EP0019806B1

EP0019806B1 - Power circuit interrupter with arc-extinguishing means

Info

Publication number: EP0019806B1
Application number: EP80102690A
Authority: EP
Inventors: Yoshihiro Mitsubishi Denki K.K. Ueda; Hiroyuki Mitsubishi Denki K.K. Sasao; Suenobu Mitsubishi Denki K.K. Hamano; Soichiro Mitsubishi Denki K.K. Okuda
Original assignee: Mitsubishi Electric Corp
Current assignee: Mitsubishi Electric Corp
Priority date: 1979-05-25
Filing date: 1980-05-14
Publication date: 1983-11-30
Also published as: DE3065760D1; US4445020A; CA1139341A; EP0019806A1

Description

The present invention relates to a circuit interrupter with a pair of mutually detachable contacts, a cylinder-piston suction device for providing a pressure reduction on detachment of the contacts and a suction guide for feeding an arc extinction gas flow from a gas storage chamber into the suction device.
A current interrupter of this type is disclosed in DE-A-24 04 721. In this conventional circuit interrupter a one-step pressure reduction effect is provided by the suction device during the disconnecting movement of the contacts. In the case of a small current cut-off the energy of the arc is rather small, thus causing only a small rise of the gas pressure in the storage chamber. Therefore, the pressure reduction effect provided by the suction device is necessary, in order to generate an arc extinction gas flow out of the gas storage chamber.
However, in the case of a large current cut-off the pressure reduction effect provided by the circuit interrupter having the conventional cylinder-piston suction device is not sufficient for reducing the energy of the hot gas produced by the arcing. Since the remaining energy of the gas within the gas storage chamber after discharging the overpressure is dependent on the original pressure difference between the gas pressure within the gas storage chamber and the gas pressure within the suction device energised gas remains in the storage chamber even at the current zero point.
This makes it difficult to perform the cut-off. Even after the cut-off hot gas remains in the storage chamber and the suction chamber, whereby sometimes an insulation breakdown is caused, leading to a re-ignition of the arc. In order to avoid this unwanted effect in the conventional circuit interrupter, it is necessary to design a large structure which on the other hand is unnecessary in the case of a small current cut-off.
Therefore, it is the object of the present invention to provide a circuit interrupter for arc-extinction by utilizing SF_s gas, which can advantageously be used for the cut-off of a small current as well as in the cut-off of a large current, whereby an excellent break-down function is provided in both cases and whereby a re-ignition of the arc in the case of a large current cut-off is effectively avoided.
According to the invention, said object has been obtained by provided a circuit interrupter of the type mentioned above, which is characterized in that the suction device comprises at least two separate cylinder-piston arrangements generating the arc-extinguishing gas flow by an at least two-step pressure reduction effect.

Saved data entries:
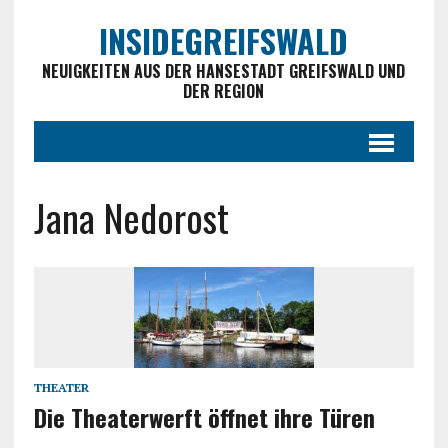
INSIDEGREIFSWALD
NEUIGKEITEN AUS DER HANSESTADT GREIFSWALD UND
DER REGION
Jana Nedorost
THEATER
Die Theaterwerft öffnet ihre Türen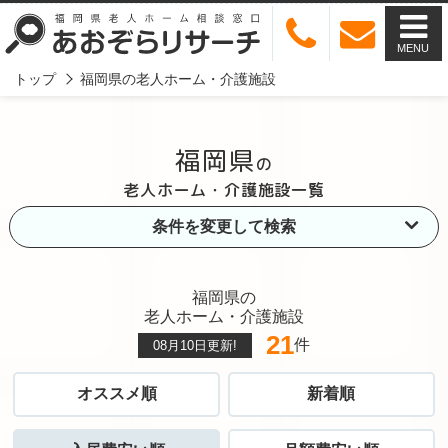
MENU
トップ
福岡県の老人ホーム・介護施設
福岡県
の
老人ホーム・介護施設一覧
条件を変更して検索
福岡県の
老人ホーム・介護施設
21
件
08月10日
更新!
オススメ順
新着順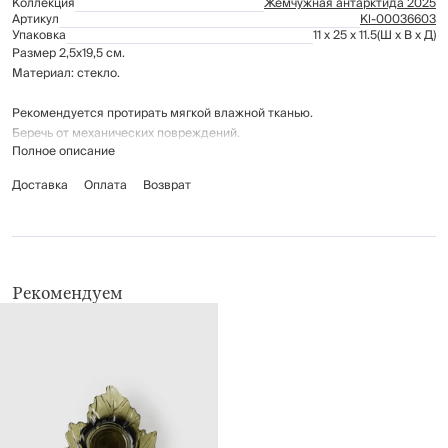
Коллекция
Жемчужная антарктида 2025
Артикул
Kl-00036603
Упаковка
11 x 25 x 11.5
(Ш x В x Д)
Размер 2,5х19,5 см.
Материал: стекло.
Рекомендуется протирать мягкой влажной тканью.
Беречь от механических повреждений.
Полное описание
Доставка
Оплата
Возврат
Рекомендуем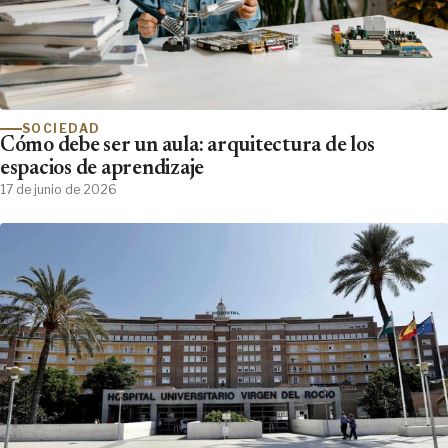
SOCIEDAD
Cómo debe ser un aula: arquitectura de los
espacios de aprendizaje
17 de junio de 2026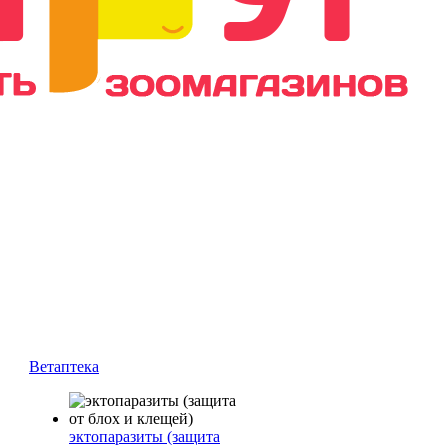
Ветаптека
эктопаразиты (защита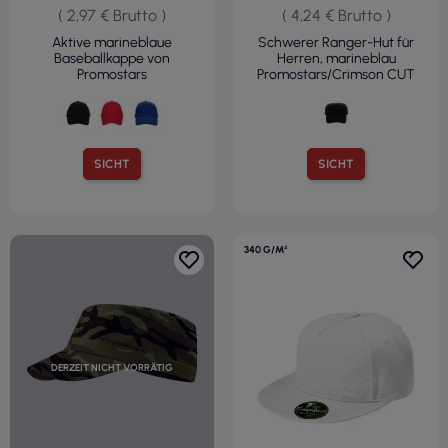
( 2,97 € Brutto )
( 4,24 € Brutto )
Aktive marineblaue
Schwerer Ranger-Hut für
Baseballkappe von
Herren, marineblau
Promostars
Promostars/Crimson CUT
SICHT
SICHT
340 G/M²
DERZEIT NICHT VORRÄTIG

▸ **Assigned task**
Please transcribe the passage of the circuit interrupter patent starting at "This makes it" and ending at "small current cut-off.".

▸ **Reply**
This makes it difficult to perform the cut-off. Even after the cut-off hot gas remains in the storage chamber and the suction chamber, whereby sometimes an insulation breakdown is caused, leading to a re-ignition of the arc. In order to avoid this unwanted effect in the conventional circuit interrupter, it is necessary to design a large structure which on the other hand is unnecessary in the case of a small current cut-off.